Brief –
Between the line containing "right shoulder: (657, 427, 9)" and the line containing "right ankle: (904, 509, 22)" lies a run of lines; give that run again exactly, with both of those lines, and nothing else from the entries below.

[Data items]
_ _ _

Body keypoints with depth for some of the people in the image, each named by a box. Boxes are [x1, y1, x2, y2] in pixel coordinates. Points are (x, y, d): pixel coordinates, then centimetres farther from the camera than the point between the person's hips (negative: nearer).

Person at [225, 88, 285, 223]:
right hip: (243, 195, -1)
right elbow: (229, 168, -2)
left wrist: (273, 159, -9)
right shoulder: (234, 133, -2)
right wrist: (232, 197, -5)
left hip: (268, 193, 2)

_ _ _

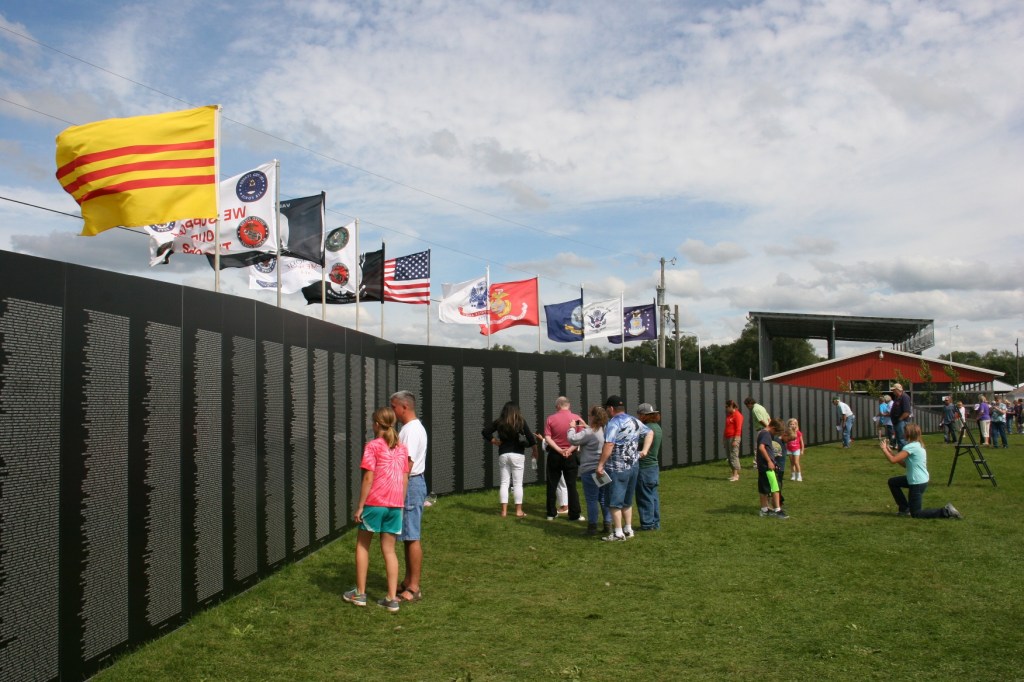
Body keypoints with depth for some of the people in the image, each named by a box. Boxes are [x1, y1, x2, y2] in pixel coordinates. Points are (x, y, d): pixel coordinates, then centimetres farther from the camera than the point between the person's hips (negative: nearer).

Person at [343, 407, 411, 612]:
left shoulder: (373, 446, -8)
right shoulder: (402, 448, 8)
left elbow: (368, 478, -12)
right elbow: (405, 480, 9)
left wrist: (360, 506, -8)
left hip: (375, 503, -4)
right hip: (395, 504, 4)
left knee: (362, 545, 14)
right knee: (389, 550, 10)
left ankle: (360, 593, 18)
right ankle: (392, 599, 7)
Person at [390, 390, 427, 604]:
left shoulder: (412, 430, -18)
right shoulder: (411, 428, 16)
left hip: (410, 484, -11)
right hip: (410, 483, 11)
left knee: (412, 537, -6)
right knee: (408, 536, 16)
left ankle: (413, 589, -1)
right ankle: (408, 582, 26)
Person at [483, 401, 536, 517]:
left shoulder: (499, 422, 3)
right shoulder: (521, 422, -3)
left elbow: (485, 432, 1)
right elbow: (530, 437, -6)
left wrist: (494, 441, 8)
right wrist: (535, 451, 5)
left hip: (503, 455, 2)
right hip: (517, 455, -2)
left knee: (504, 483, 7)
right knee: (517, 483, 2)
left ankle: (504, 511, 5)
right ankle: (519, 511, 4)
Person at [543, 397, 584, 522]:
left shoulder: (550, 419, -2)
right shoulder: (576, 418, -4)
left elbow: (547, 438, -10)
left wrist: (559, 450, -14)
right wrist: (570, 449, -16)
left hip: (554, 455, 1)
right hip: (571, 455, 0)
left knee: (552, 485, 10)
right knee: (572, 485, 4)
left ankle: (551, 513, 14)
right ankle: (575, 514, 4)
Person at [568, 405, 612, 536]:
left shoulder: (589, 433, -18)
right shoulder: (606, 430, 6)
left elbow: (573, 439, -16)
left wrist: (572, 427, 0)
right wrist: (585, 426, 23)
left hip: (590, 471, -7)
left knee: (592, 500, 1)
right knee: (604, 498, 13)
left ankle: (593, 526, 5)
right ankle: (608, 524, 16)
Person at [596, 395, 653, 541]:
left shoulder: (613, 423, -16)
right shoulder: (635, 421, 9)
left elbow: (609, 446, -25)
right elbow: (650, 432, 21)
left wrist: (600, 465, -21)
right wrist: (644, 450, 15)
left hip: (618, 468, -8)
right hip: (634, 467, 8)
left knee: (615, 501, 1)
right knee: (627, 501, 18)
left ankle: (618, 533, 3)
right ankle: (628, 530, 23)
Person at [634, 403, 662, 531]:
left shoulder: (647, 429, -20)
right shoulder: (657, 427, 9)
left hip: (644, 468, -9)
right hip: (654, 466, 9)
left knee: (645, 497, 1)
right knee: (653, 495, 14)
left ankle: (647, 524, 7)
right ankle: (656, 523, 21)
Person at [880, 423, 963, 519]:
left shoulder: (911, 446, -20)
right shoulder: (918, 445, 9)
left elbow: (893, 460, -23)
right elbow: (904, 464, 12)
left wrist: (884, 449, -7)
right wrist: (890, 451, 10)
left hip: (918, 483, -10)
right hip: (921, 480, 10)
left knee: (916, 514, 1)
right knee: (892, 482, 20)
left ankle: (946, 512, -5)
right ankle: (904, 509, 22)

_ _ _

Reply to the exercise –
right shoulder: (657, 427, 9)
left hip: (644, 468, -9)
right hip: (654, 466, 9)
left knee: (645, 497, 1)
right knee: (653, 495, 14)
left ankle: (647, 524, 7)
right ankle: (656, 523, 21)
Person at [880, 423, 963, 519]:
left shoulder: (911, 446, -20)
right shoulder: (918, 445, 9)
left elbow: (893, 460, -23)
right elbow: (904, 464, 12)
left wrist: (884, 449, -7)
right wrist: (890, 451, 10)
left hip: (918, 483, -10)
right hip: (921, 480, 10)
left knee: (916, 514, 1)
right knee: (892, 482, 20)
left ankle: (946, 512, -5)
right ankle: (904, 509, 22)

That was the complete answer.